North Carolina state Sen. Bob Steinburg knew he’d get a lot of blowback after suggesting that President Donald Trump could suspend civil liberties to protest an election they both believe was stolen.
And that was fine with him.
“All the liberals are just going nuts today,” he said Wednesday. “Somebody has got to stand up and risk being ridiculed, laughed at and scorned, And right now that’s me.”
Steinburg’s comments, first reported Tuesday night by WRAL, found a national audience Wednesday in the Washington Post.
On Facebook, the Republican from northeast Chowan County posted comments from controversial retired Gen. Thomas McInerney, who said that Trump should suspend civil liberties and invoke the 1807 Insurrection Act, which would allow the president to deploy the military to quell domestic disorder.
Steinburg said while he was simply posting the general’s comments, he might also support curtailing civil liberties. He compared it to North Carolina’s restrictions to stem the spread of COVID-19.
“If there were reasons to do it then civil liberties would be suspended for a short period of time,” he told the Observer.“But our civil liberties in North Carolina have been abridged since March. If Donald Trump invoked this executive order, if he thought there was foreign intervention, then, yes, I support it.” […]
Government does do anything for a “short period of time.” Social security was initially implemented as a temporary measure to help folks get through The Great Depression. We’re still paying taxes that were initiated to pay for the installation of phone service in the Tennessee Valley.
You surrender on a few things and you end up giving away a lot more. Give an inch and government takes a mile.
I didn’t know much about the 1807 Act before seeing Steinburg’s comments, but found this helpful tidbit.

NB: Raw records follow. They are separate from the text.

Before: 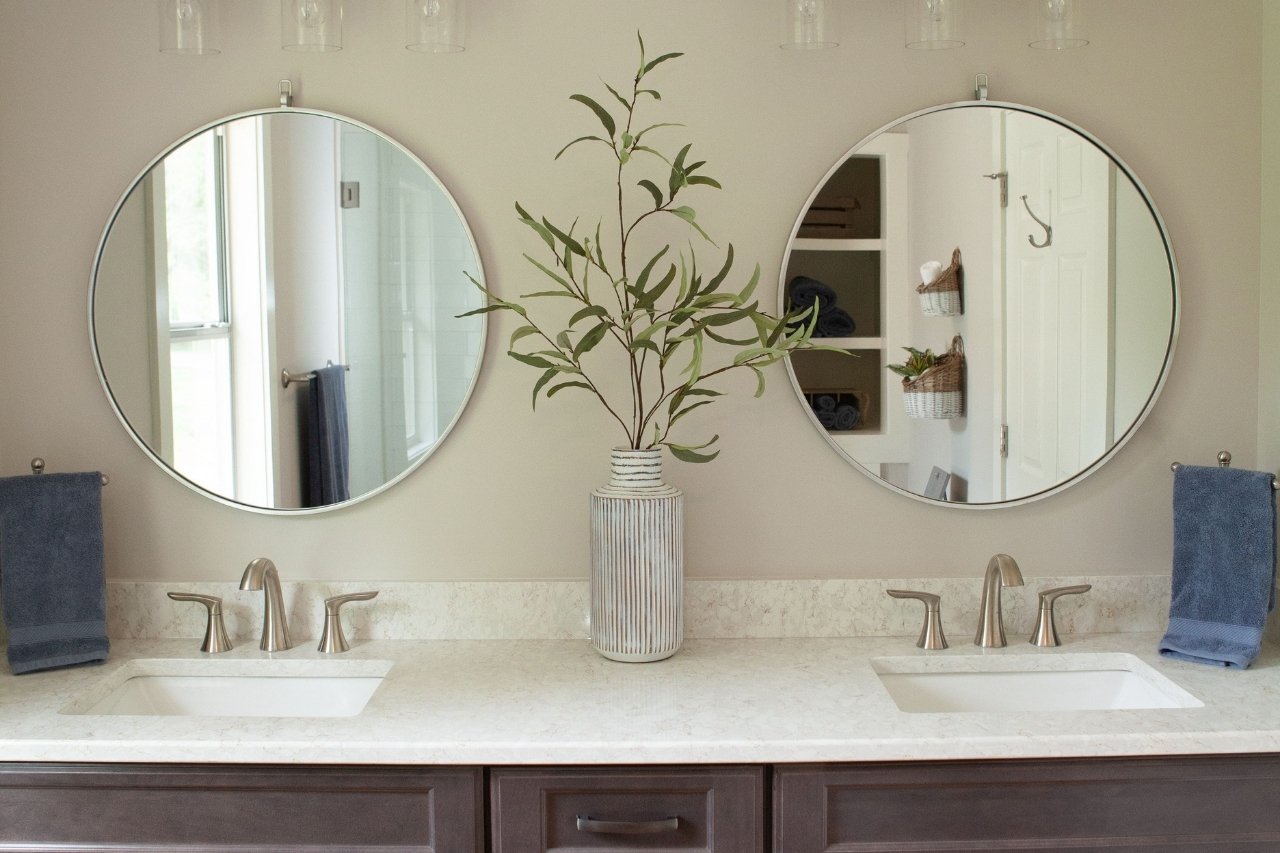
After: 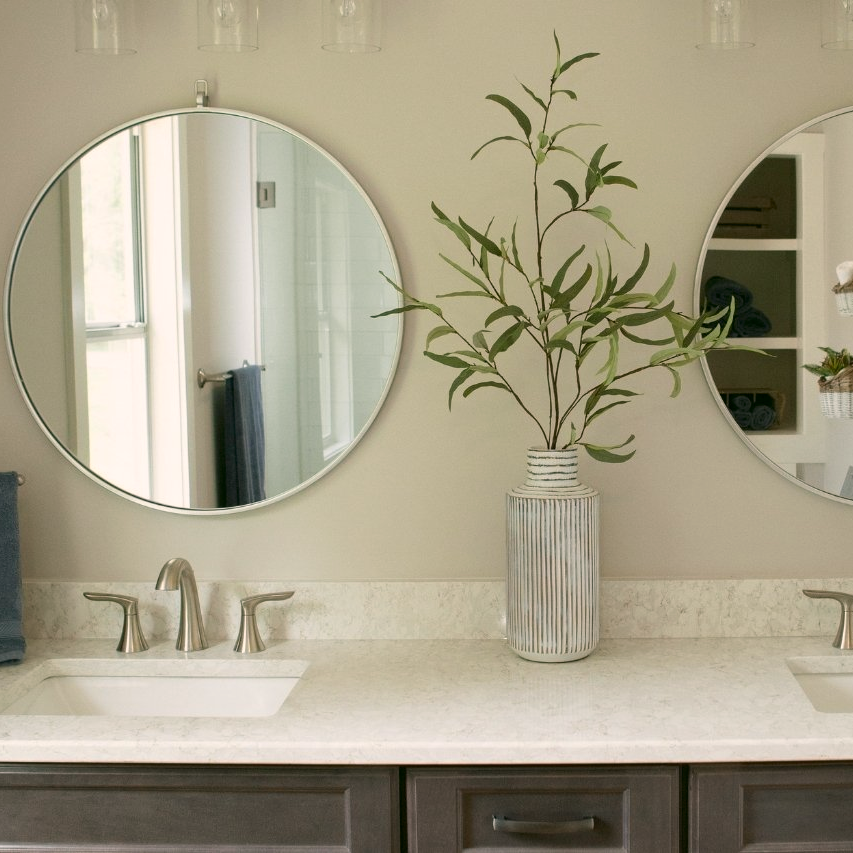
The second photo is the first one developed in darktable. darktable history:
crop and rotate: left 6.617%, right 26.717%
exposure: exposure -0.072 EV, compensate highlight preservation false
color correction: highlights a* 4.02, highlights b* 4.98, shadows a* -7.55, shadows b* 4.98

The Act has been implemented 23 times since 1808. Most of the implementations were in the 50s and 60s and were initiated by presidents Eisenhower, Kennedy and Johnson to deal with violence associated with The Civil Rights struggle. George H.W. Bush was the most recent president to do it — choosing to make his moves in response to the LA riots and to disorder in The Virgin Islands following Hurricane Hugo.
If ANYBODY is taking this idea seriously, there needs to be some long, hard thought before doing it. Dictators like Hitler in Germany and multiple leaders in the old Soviet Union took similar steps to consolidate their power. People who really care about freedom and liberty need to be very concerned about a move like this made in a manner like which Steinburg is advocating.